The Center of Your Voice

I finally got around to seeing Rise of the Guardians last month. It had everything to do with my child now being old enough to appreciate longer movies and nothing to do with my appreciating Chris Pine’s sexy voice through 90% of the movie. Nope, nothing at all. And that is not why I bought the DVD.



Back in December, EMichels did a post on the center of evil and how the villains in your books need a center instead of just being bad for the sake of badness.

One of the themes in Rise of the Guardians is every person has a “center.” Deep down, there’s the core of what we bring to the world. Is it fun, wonderment, hope?

North explains his many layers. He’s jolly, mysterious, fearless, and caring – but the core of what makes him Santa is wonderment. He has eyes of wonder. Seeing the world with a childlike view allows him to create the toys, the lights, the spectacle and wonder that is Christmas.

As I watched Jack Frost embark on a quest that helps him discover his center (and was subsequently treated to a very pleasing number of CPine chuckles), it occurred to me how much the metaphor North uses to explain our center relates to our voice as writers. I began to wonder, what is the center of my voice?

Yes, I write with a lot of romance and love and, let’s be honest, lust. It’s why I’m in the romance genre. <insert duh here> I think pretty much every story can be improved with a bit of love and canoodling – even if it’s waaaay off on the side.

I write with humor. It’s prevalent in almost all that I do. I can’t write, or even live, without it.

I write a lot about loyalty and adventure. Bonds built through through sticky situations and shenanigans.

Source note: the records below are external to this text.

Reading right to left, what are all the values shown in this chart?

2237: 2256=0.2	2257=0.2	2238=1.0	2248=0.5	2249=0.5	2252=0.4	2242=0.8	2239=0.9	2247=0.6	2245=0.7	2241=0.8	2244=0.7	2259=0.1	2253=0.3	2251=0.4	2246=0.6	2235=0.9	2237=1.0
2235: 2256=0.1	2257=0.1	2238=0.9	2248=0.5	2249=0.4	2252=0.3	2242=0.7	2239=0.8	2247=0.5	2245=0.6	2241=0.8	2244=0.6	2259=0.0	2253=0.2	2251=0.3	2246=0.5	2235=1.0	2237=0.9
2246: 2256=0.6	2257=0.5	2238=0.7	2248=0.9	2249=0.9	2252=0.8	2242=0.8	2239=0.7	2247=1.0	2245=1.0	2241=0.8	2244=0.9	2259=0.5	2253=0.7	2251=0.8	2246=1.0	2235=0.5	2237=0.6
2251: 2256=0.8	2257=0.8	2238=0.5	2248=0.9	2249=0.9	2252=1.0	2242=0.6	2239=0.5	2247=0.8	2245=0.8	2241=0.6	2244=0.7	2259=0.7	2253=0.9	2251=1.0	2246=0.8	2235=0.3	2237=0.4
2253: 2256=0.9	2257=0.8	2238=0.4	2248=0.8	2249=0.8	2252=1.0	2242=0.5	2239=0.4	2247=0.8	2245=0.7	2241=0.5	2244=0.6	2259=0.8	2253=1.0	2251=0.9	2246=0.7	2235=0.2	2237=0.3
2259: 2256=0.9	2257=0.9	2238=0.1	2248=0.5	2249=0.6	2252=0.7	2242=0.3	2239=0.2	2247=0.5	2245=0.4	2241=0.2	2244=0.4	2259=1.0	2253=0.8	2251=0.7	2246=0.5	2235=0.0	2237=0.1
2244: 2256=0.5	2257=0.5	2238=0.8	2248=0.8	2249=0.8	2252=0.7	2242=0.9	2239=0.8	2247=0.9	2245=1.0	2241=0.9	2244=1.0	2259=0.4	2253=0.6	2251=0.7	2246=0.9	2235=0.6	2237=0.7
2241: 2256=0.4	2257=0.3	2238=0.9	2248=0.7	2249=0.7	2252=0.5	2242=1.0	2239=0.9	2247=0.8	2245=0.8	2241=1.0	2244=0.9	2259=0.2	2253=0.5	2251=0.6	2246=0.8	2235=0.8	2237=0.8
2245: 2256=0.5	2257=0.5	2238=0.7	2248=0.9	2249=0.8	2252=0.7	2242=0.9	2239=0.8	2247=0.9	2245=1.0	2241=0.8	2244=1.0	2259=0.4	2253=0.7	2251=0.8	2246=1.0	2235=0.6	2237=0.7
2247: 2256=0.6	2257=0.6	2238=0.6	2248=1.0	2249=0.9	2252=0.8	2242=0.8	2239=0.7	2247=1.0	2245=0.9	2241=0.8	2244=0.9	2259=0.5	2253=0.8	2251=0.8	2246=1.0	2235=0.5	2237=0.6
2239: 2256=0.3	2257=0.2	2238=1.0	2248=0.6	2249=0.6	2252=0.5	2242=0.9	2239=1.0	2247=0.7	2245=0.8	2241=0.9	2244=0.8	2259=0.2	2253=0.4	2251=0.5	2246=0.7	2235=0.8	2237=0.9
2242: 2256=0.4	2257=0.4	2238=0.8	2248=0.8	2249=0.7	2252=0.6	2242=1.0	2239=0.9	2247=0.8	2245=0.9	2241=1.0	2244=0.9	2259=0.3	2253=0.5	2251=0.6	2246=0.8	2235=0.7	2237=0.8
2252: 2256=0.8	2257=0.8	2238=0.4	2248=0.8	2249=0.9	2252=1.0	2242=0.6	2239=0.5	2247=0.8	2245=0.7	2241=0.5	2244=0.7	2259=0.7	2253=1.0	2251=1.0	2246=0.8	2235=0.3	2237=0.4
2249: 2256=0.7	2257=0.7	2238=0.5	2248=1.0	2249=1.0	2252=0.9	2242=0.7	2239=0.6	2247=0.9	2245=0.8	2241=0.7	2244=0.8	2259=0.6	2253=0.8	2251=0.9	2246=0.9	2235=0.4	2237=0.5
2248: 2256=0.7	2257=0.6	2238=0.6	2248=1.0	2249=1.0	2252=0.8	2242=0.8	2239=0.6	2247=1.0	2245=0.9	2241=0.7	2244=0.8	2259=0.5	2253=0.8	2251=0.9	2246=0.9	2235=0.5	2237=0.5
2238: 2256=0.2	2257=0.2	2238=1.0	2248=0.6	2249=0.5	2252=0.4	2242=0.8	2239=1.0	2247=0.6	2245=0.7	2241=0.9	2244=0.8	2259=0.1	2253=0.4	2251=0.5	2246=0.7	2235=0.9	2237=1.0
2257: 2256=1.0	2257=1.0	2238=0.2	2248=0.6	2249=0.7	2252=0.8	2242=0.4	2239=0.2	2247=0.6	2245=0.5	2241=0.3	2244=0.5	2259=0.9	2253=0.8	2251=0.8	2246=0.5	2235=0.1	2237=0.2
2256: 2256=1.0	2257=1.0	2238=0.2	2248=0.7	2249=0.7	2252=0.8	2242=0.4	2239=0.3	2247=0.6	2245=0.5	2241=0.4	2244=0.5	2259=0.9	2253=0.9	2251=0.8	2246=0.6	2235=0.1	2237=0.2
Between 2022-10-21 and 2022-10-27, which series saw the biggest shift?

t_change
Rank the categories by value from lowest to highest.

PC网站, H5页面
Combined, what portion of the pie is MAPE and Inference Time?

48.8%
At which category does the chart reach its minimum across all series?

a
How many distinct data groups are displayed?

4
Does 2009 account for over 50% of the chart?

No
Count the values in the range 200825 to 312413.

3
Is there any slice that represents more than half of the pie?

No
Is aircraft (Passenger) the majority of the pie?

I use a lot of banter in my books.  I may have one or two strong, silent types, but most of my characters lean toward loquacious. It’s just how I roll.

But I realized, the center of my voice…is hope. My characters have been and will go through a lot. Many of them, at the start, have given up any hope of real happiness. They’re struggling in some way, trying to make things work, or plain ole faking it. They either don’t believe in love and happiness or they don’t believe themselves deserving. By the end, though, they have hope.  Hope for a better life. Hope for the love they’ve finally found. Hope for life because they’ve learned it’s about more than just getting by.

I imagine my center is similar to a lot of romance authors. We are writing Happily Ever After after all. 😉

So what’s your center? And what are the many layers wrapped around it?